Le printemps mystique
Le printemps mystique
Je viens pencher ma soif sur vous, chants étoilés,
Sur vous, accords subtils des parfums étalés,
Sur toi, limpide nuit au souffle méthodique,
Sur ta voix ruisselante, o rossignol tragique,
Dont s'émeut le feuillage aux pieuses rumeurs
Et par qui tout l'espace enivré fond en pleurs.
Je cherche la fontaine aux fraîcheurs souveraines,
Que la lune caresse; en l'odeur des troènes
Et du buis promenant ses jets de pur saphir;
Ma lèvre avidement s'efforce à la saisir.

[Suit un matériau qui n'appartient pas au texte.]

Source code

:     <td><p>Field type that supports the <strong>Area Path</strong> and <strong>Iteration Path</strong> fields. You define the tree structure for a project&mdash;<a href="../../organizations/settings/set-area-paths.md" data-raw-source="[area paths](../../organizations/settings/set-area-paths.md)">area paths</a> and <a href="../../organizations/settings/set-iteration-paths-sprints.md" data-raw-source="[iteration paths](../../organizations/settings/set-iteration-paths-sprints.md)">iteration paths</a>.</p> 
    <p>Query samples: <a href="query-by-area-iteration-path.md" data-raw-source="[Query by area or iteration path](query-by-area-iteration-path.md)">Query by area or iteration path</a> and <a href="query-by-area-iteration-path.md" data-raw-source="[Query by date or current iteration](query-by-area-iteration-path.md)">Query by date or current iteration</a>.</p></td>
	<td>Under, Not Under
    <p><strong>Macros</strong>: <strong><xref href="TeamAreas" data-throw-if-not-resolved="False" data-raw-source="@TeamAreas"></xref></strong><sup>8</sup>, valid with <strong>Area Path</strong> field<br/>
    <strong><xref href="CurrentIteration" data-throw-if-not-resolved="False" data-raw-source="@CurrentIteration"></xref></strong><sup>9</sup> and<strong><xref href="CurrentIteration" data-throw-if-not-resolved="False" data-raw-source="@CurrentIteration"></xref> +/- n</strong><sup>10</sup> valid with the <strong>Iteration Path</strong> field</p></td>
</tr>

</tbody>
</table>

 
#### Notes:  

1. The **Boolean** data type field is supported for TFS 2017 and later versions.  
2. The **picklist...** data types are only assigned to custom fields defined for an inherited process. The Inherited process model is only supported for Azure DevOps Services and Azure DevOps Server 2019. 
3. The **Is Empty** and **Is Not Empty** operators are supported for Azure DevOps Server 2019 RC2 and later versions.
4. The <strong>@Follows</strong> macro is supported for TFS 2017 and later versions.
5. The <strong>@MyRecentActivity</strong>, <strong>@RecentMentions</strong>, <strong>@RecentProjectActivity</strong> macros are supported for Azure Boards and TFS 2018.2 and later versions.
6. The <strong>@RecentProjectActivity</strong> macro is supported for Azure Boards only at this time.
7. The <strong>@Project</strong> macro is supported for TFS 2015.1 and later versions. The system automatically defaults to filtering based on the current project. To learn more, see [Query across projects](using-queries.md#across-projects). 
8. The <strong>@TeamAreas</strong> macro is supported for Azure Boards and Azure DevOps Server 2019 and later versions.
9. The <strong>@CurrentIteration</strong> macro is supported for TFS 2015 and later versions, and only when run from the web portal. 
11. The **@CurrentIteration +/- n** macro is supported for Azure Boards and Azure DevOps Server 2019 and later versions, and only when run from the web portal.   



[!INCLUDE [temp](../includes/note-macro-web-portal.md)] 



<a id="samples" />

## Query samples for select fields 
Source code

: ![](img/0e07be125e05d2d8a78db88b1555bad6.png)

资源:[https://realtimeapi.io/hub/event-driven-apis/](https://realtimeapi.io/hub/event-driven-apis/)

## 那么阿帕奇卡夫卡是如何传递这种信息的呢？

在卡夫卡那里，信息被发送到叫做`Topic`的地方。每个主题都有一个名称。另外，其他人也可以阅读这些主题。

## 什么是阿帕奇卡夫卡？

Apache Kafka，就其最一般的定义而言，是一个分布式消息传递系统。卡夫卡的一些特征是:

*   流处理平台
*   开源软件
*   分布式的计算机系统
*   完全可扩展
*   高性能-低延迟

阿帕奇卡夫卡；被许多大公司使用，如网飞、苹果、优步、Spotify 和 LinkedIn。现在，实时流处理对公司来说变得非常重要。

Je cherche le ciboire admirable où je puisse,
Comme un sang radieux offert en sacrifice,
Féconde infiniment en profonde délice,
O Nature, goûter, enfin se révélant,
Un peu de ton essence. Epars en l'harmonie,
Dont le cours se répand, que mon coeur communie
Avec le tien, Nature; étroit et chancelant,
Qu'il se transforme, s'agrandisse, s'illumine!
Je suis un mendiant de splendide origine,
A qui tout l'infini jusqu'à présent manquait,
De toi j'implore un philtre à la saveur divine,
Verse-le-moi, Nature, en ton large banquet!
II
Le vent porte rêvant des rayons sur ses ailes
Et des frissons perlés tremblent dans son plumage;
En sourdine, partout, des harmonies très frêles
S'évaguent: des pas d'ange effleurant un nuage.
Séraphiques entours! La terre qu'ennuage
Une brume argentée, inconsubstancielle,
Fume comme l'encens sous une blanche image;
La cire du soleil brûle immatérielle.
La chair a disparu! Toute marérielle
Apparence s'efface; et dans le clair sillage
Du vent mélodieux, en clair pélerinage
Mes désirs sont partis, les uns portant la vielle,
D'autres le tympanon. Altérés d'idéal,
Penchez, ô mes désirs, votre soif symbolique
Vers la mousse abritant un sanglot lilial;
Buvez, loin du réel, au philtre déloyal,
A la source d'argent, ce ciboire mystique.